Karl brings his sword crashing down into the center of the Dinaml’s face, not bothering to give the orc a chance to respond. The blade connects with the wide, flat bridge of the creature’s nose and shatters it. The middle of its face sinks in from the force of the impact and a fountain of blood spews forth from its mouth.

Karl wrenches the sword back and forth, trying to free it from Dinaml’s face. Bone crunches with each tilt back and forth of the blade. After a half-dozen tries, it comes free.

“Whoa. That was frikkin’ nasty.” Clay looks at Karl, his hands buried deep in the pockets of his oversized gray cargo pants. “You’re a stone-cold killer, Karl.”

Karl shoots Clay a wry half-smile. “Not too bad for an old guy like me, eh?”

“Not too bad for an asshole who, for some reason, refuses to work as part of a group!”

Karl rolls his eyes as he looks at Clay, not wanting to turn around. He knows who it is, and he knows why she’s pissed. “Look, Melissa—”

A sudden burst of those familiar fireworks explode before Karl’s eyes.

Pop! Pop! Pop!

“Gah! What the hell!?” Karl drops his sword and swats at the painful bursts of fire looking like a man trying to ward off a particularly nasty bee. He turns, coughing and wiping tears from his eyes. “Just because you learned a new trick doesn’t mean you can use it all willy-fucking-nilly!”

Standing before him, hands held up like a Las Vegas magician selling the audience on an elaborate illusion, is Melissa Odell. Her come-hither eyes, perfectly formed birthing hips, and full, round breasts combine with her 33 years in a way that could make her the very definition of the term MILF.

“The next time you take off like that instead of sticking to the plan,” says Melissa, daggers shooting from her eyes, “I’ll let the goddamn Bludden pulverize your ass!”

Clay steps in between Karl and Melissa, his arms spread out like a referee at a prize fight. “Okay, okay – let’s remember that we’re all on the same side here. Geez, you two are more obnoxious than my folks were right before their divorce!” Clay flips the hood of his sweatshirt back onto his head. “Can we please just finish this pointless exercise and see what’s left in that Wal-Mart? The last thing I need tonight is another lecture from Mayowen.”

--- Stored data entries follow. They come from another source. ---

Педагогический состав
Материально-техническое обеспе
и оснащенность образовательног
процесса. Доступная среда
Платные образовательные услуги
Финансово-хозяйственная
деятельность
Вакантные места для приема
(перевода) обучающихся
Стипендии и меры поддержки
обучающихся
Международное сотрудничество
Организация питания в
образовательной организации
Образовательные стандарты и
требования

Melissa and Karl eye one another like a couple of gunfighters - each trying to anticipate the move of the other. It is Karl who breaks first. His set jaw relaxes into a playful, almost handsome grin. He takes a deep, theatrical bow, waving one arm out toward the Wal-Mart entrance in grandiose fashion.

“After you, fair maiden. For the Mart of Wal awaits.”

Melissa steps briskly past him, not pausing as she smacks him upside the head.

“Ow!” Karl yelps. “I hardly think there’s any call for violence.” But he isn’t angry. Quite the contrary. It gives him tremendous pleasure to know that he can get under that controlling broad’s skin every now and again. She may be sexy, and she may be the only one of them with any aptitude for magic, but neither of those things changes the fact that she can, and often does, get a right nasty bug up her ass when she wants.

Karl steals one last glance at the four dead Bludden, rests his ridiculously oversized sword on his shoulder (not noticing how the blade has become sticky with the coagulated blood of his fallen foes) and follows after his companions. Taking a couple of Bludden in an open Wal-Mart parking lot was one thing. But none of them should face whatever could be hiding inside said Wal-Mart alone. Even he knows that.